Argentina il divieto non ferma Bitcoin

La scorsa settimana, la banca centrale ha formalmente vietato ai consumatori di acquistare Bitcoin e altre criptovalute utilizzando carte di credito. Nonostante questo divieto, il trading di Bitcoin ha stabilito nuovi record in due dei suoi mercati sudamericani più seguiti.

Come confermato da Coin Dance  il 10 novembre, la settimana scorsa ha visto più scambi contro BTC che mai in Venezuela e in Argentina. In totale il Venezuela ha scambiato 142,9 miliardi di bolivar sovrani (VES), mentre l’Argentina ha gestito 19,4 milioni di pesos (ARS). Entrambi sono record rispetto ai livelli precedenti.

In termini di Bitcoin, tuttavia, il periodo di scambio non ha visto un notevole aumento del volume, la prova che le valute di entrambi i paesi continuano a indebolirsi. Il Venezuela ha scambiato 627 BTC ($ 5,5 milioni), mentre l’Argentina ha totalizzato 30 BTC ($ 263.000).

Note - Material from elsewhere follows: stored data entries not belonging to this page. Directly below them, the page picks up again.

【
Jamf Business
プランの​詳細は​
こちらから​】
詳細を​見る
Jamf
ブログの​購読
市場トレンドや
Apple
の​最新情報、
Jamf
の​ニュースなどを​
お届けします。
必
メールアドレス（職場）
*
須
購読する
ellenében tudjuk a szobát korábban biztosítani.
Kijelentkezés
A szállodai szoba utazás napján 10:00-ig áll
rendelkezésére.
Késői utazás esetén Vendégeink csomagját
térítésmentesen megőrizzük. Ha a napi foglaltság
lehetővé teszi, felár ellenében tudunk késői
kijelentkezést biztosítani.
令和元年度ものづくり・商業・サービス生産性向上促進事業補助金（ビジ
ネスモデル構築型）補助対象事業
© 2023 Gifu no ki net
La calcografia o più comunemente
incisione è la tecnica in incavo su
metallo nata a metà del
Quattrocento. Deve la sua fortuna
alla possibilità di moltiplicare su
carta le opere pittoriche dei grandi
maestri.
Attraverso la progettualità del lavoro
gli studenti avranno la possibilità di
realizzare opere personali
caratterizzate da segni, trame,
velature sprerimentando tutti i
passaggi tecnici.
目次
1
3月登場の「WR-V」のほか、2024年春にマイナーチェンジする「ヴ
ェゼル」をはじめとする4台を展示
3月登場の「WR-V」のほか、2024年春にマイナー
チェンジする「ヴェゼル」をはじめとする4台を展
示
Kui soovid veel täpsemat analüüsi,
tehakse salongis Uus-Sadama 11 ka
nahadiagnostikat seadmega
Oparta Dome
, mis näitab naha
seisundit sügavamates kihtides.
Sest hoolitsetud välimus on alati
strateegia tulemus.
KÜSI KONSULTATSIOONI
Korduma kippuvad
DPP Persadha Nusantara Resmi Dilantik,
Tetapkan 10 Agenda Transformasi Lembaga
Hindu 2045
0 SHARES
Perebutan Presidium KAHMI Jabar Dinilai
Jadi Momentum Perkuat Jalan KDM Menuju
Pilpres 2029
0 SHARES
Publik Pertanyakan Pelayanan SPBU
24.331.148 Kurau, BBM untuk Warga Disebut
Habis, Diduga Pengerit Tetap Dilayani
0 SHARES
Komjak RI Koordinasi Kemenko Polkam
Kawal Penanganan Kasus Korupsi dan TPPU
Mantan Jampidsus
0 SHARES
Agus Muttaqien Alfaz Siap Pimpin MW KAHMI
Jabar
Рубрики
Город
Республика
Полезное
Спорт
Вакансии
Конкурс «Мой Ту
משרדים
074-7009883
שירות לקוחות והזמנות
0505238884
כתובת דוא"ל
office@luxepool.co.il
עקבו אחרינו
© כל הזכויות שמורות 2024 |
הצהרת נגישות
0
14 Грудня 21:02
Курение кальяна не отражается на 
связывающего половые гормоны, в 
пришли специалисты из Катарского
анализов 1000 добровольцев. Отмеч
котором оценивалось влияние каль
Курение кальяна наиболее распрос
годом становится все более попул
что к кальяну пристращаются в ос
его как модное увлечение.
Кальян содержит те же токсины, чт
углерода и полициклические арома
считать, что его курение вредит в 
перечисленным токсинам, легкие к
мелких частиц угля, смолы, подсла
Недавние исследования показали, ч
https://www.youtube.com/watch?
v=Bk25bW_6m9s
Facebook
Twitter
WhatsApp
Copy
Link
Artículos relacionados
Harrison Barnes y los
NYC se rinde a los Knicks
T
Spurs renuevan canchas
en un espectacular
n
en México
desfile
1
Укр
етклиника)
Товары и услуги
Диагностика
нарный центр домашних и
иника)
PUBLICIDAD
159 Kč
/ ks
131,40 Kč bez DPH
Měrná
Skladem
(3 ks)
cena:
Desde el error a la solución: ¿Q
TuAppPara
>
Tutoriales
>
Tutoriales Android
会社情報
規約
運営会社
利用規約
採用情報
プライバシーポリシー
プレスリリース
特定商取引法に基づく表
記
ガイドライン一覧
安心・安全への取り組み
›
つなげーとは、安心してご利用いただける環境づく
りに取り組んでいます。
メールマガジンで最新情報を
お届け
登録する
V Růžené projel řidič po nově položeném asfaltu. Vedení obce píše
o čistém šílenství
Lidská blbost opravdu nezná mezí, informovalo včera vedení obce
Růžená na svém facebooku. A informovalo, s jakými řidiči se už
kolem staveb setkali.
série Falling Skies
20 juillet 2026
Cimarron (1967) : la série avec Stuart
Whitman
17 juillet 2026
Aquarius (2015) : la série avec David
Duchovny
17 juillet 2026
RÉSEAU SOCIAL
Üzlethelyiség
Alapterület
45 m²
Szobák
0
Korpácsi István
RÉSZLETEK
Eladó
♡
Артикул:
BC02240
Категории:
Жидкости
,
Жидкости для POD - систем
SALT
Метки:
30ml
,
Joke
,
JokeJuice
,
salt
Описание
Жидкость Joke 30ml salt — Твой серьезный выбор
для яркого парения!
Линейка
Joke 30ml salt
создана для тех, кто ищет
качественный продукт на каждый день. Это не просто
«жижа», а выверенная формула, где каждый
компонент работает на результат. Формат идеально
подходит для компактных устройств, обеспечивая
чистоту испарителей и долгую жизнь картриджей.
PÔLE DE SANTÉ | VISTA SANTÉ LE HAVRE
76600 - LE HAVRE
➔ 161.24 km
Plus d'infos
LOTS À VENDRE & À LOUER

Come riportato da Cointelegraph , l’inflazione continua a rappresentare un grave problema per i governi di Caracas e Buenos Aires, con il cambio di governo argentino che serve solo a peggiorare la situazione per l’economia.

La banca centrale ha formalmente vietato ai consumatori di acquistare Bitcoin e altre criptovalute utilizzando carte di credito. Nonostante questo divieto, il trading di Bitcoin ha stabilito nuovi record in Venezuela e Argentina.